There’s a reason consumer drones have evolved from an expensive toy into a tool of war: They can perform high-altitude surveillance, carry out reconnaissance, or even deploy weapons, with their operator safely hidden as far as miles away. But hackers are revealing that for quadcopters sold by the world’s biggest drone manufacturer, operators aren’t nearly as hidden as they might think. In fact, these small flying machines are continually broadcasting their pilots’ exact locations from the sky, and anyone with some cheap radio hardware and a newly released software tool can eavesdrop on those broadcasts and decode them to extract their coordinates.
At the Network and Distributed System Security Symposium (NDSS) in San Diego this week, researchers from Ruhr University Bochum and the CISPA Helmholtz Center for Information Security demonstrated that they were able to reverse engineer the radio signals of drones sold by DJI, the leading manufacturer of consumer quadcopter drones, to decode a radio protocol they use called DroneID. By deconstructing this signal, the researchers could see that every DJI drone’s DroneID communications transmit not only its own GPS location and a unique identifier for that drone, but also the GPS coordinates of its operator.

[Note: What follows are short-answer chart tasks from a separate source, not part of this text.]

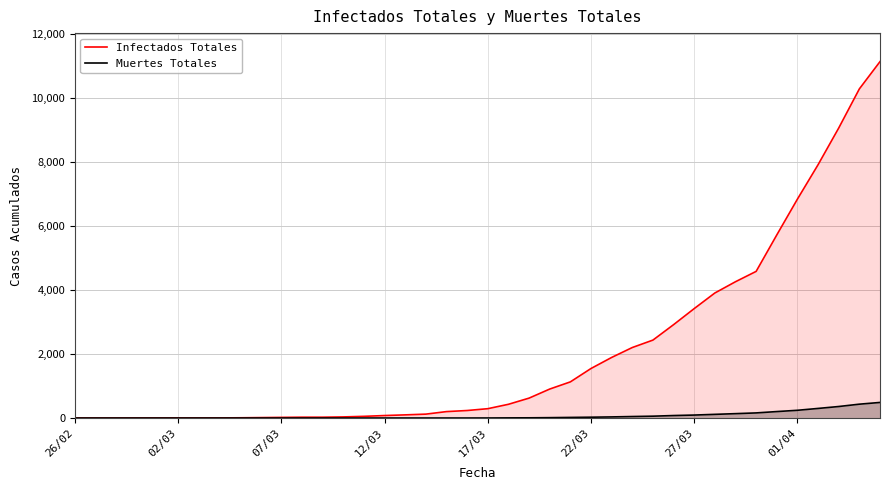

List the series in order of their overall mean, highest first.

Infectados Totales, Muertes Totales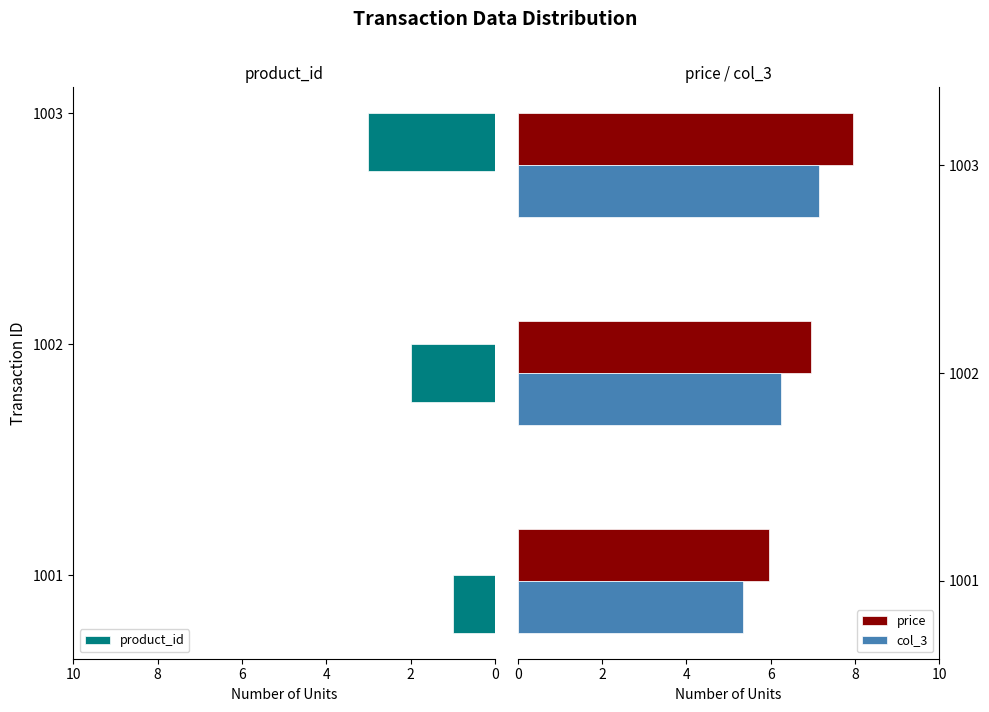

Which series has the widest spread of values?

product_id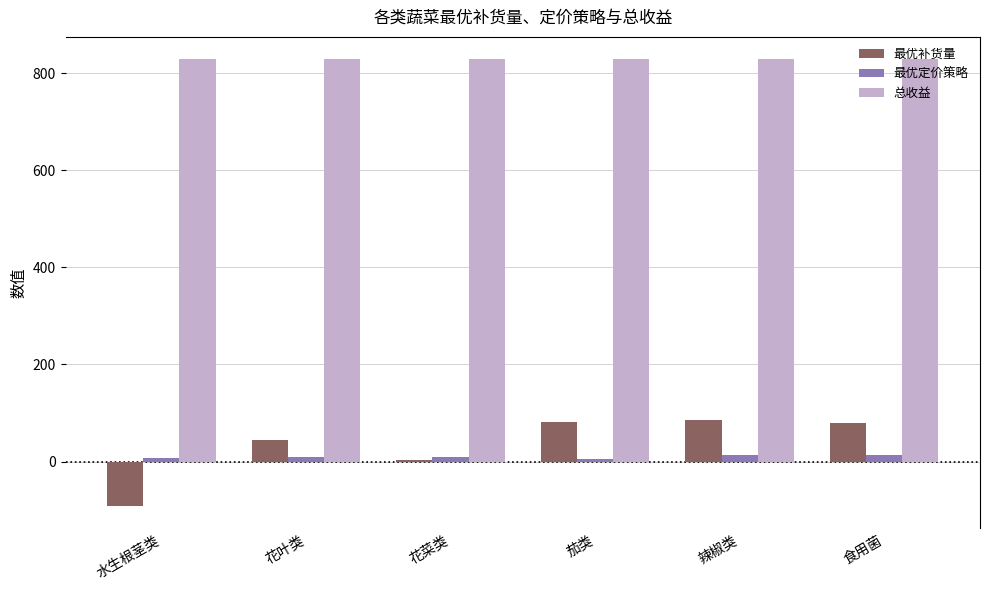

Between 花叶类 and 辣椒类, which series saw the biggest shift?

最优补货量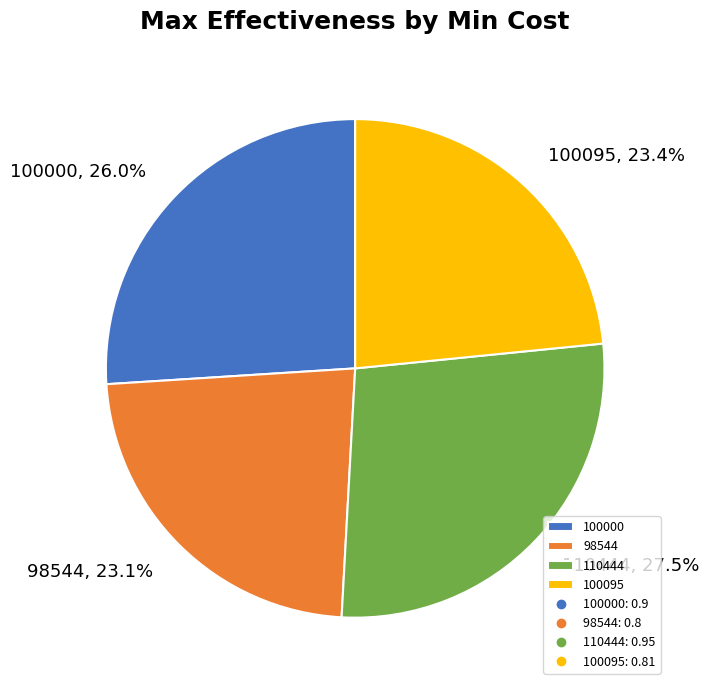

What percentage is NOT represented by 100000?

74.0%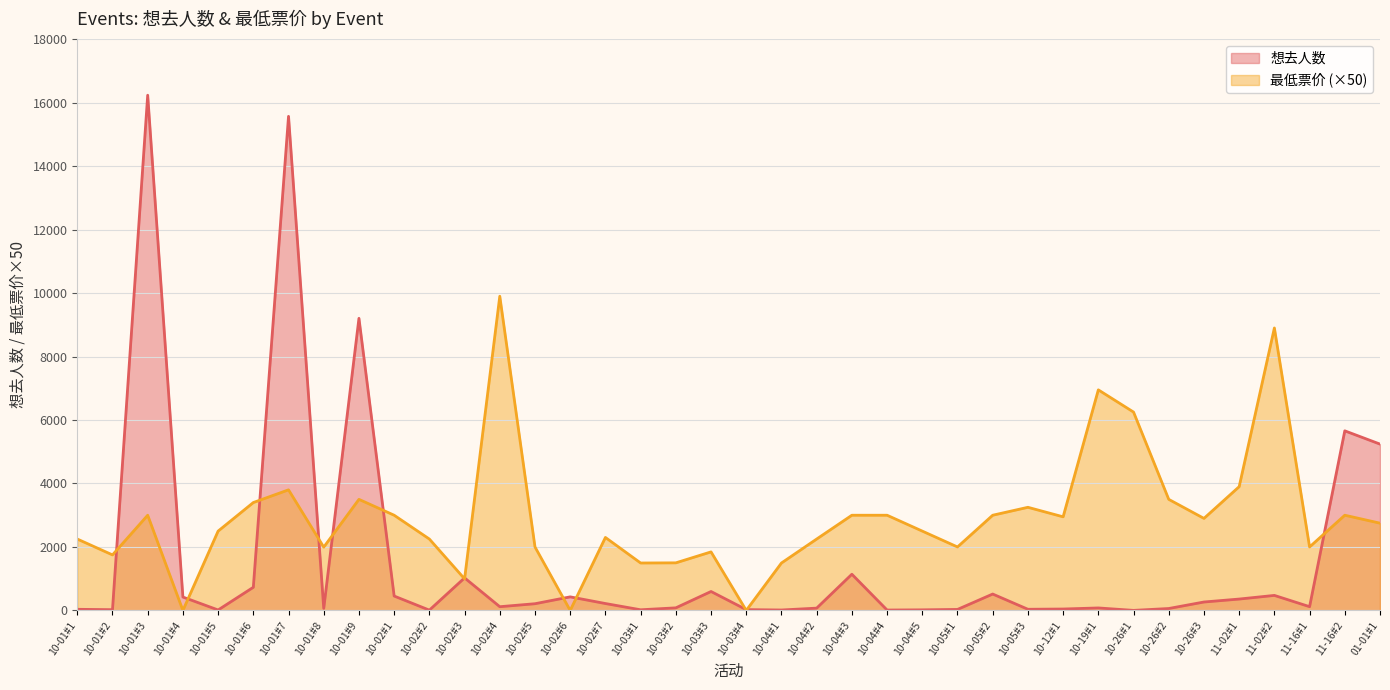

What is the total value across all series at 10-03#1?

1516.0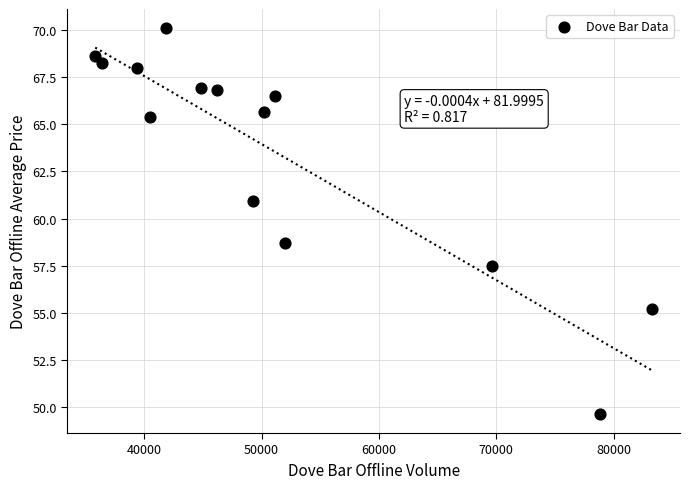

What Y value in the scatter plot is closest to 59?

58.7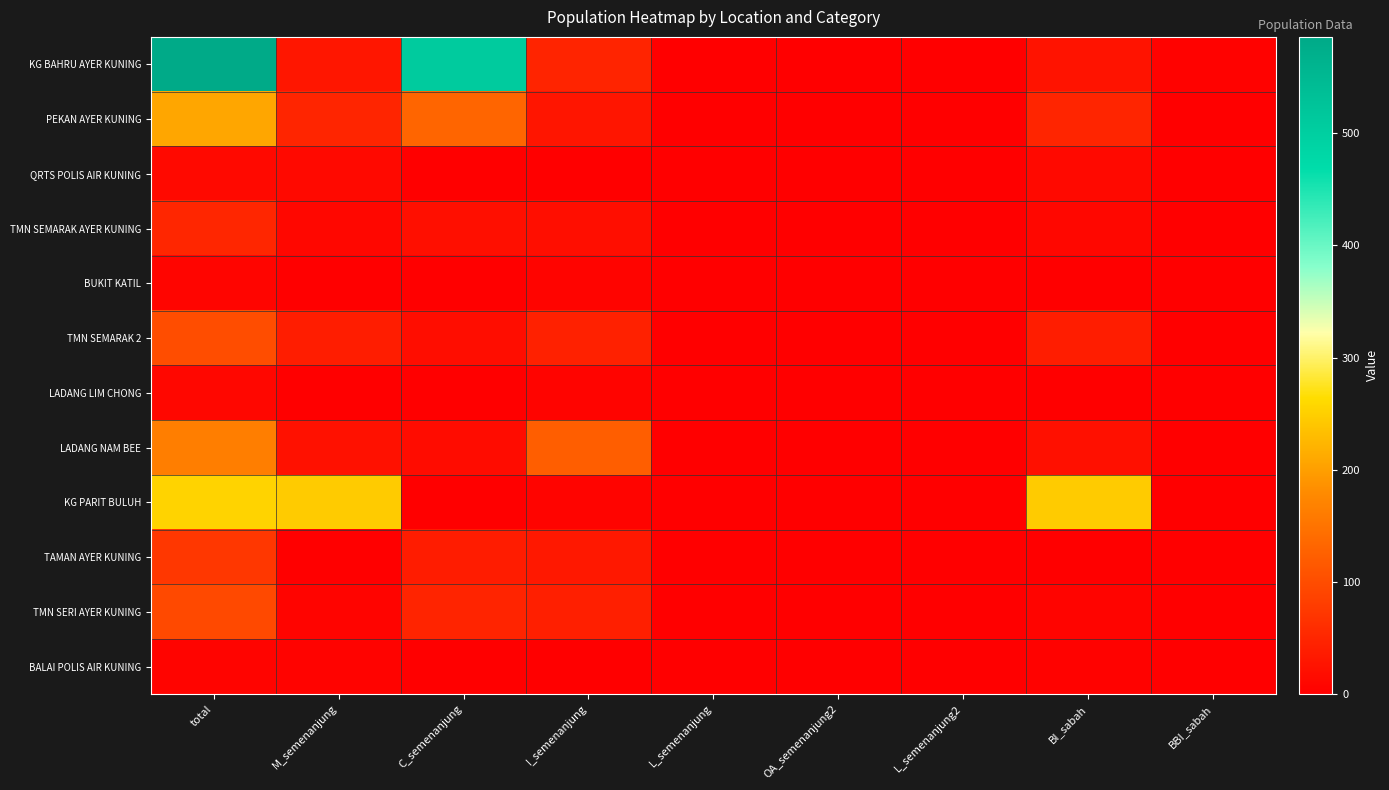

At which category is the sum across all series the highest?

total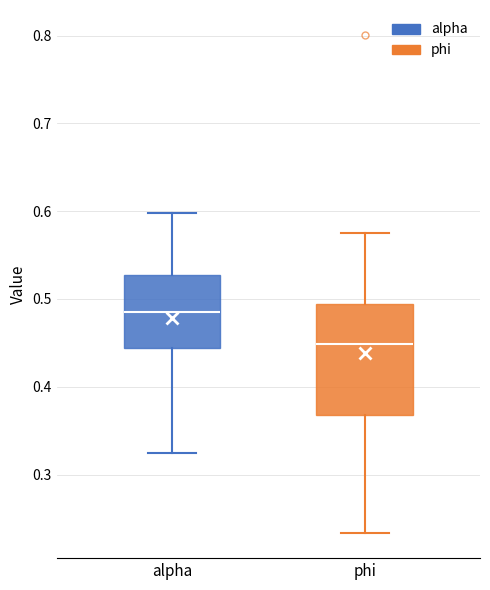

Which box's median line is the highest?

alpha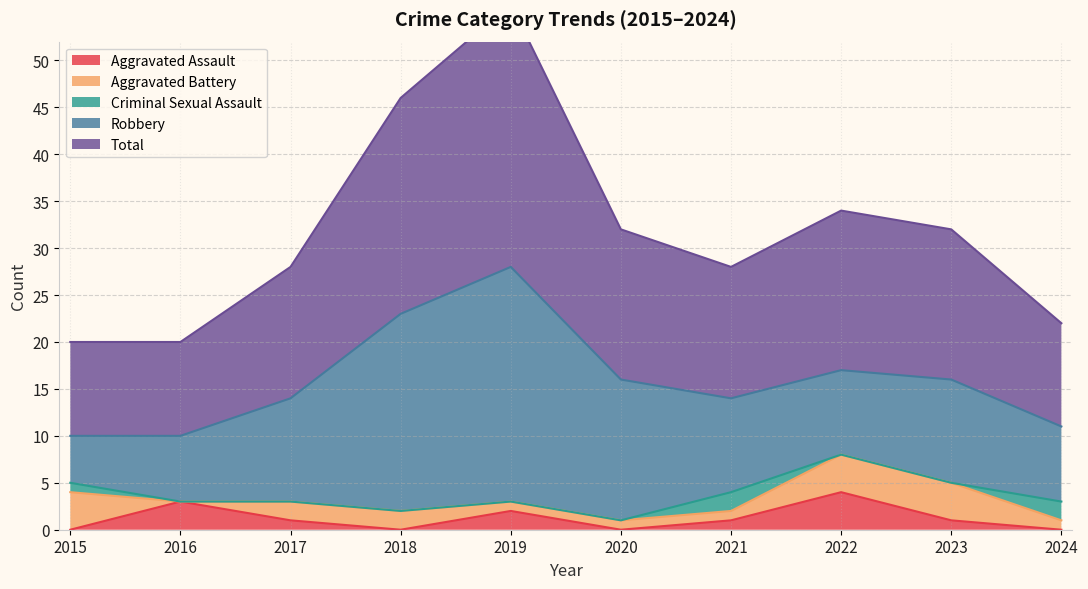

Is the value of Criminal Sexual Assault at 2020 greater than the value of Aggravated Battery at 2021?

No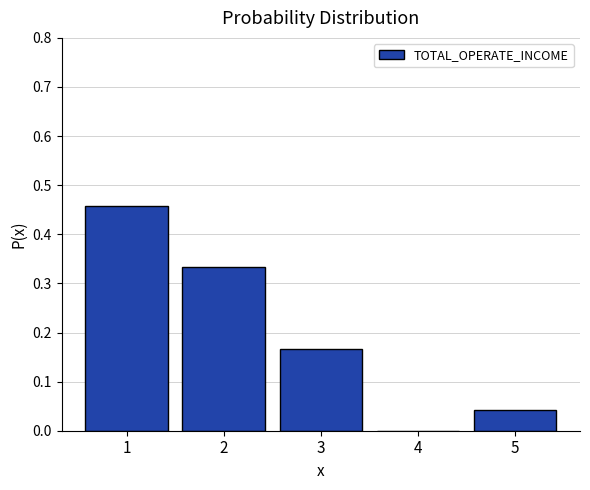

True or false: the data shows 0.1 at 5.

False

That DroneID system was designed to allow governments, regulators, and law enforcement to monitor drones and prevent their abuse. But hackers and security researchers have warned for the past year that DroneID is unencrypted and open to anyone who can receive its radio signals. The German researchers, as well as another researcher working separately at the University of Tulsa, have now shown just how completely that signal can be decoded and read, allowing any hacker who can eavesdrop on DroneID to pinpoint a drone’s hidden operator, even if that drone pilot is miles away.
To publicly prove their findings, the German group has released a prototype tool to receive and decode DroneID data here.
The researchers’ discovery—and their public tool—provide new evidence of the serious privacy and operational security concerns DroneID presents for operators, especially considering that DJI drones are now often used in war zones, where revealing a drone operator’s location can draw enemy fire. And while DJI has an enormous majority share of the consumer drone market, the problem will only grow when new US Federal Aviation Administration regulations go into effect in September, mandating that all consumer drones implement systems similar to DroneID.
“This is a big problem, right?” says Moritz Schloegel, one of the Ruhr University graduate researchers presenting the DroneID findings at NDSS. “You might think your drone transmits its position. But suddenly, it’s transmitting your position as well. Whether you’re privacy-minded or you’re in a conflict zone, nasty stuff can happen.”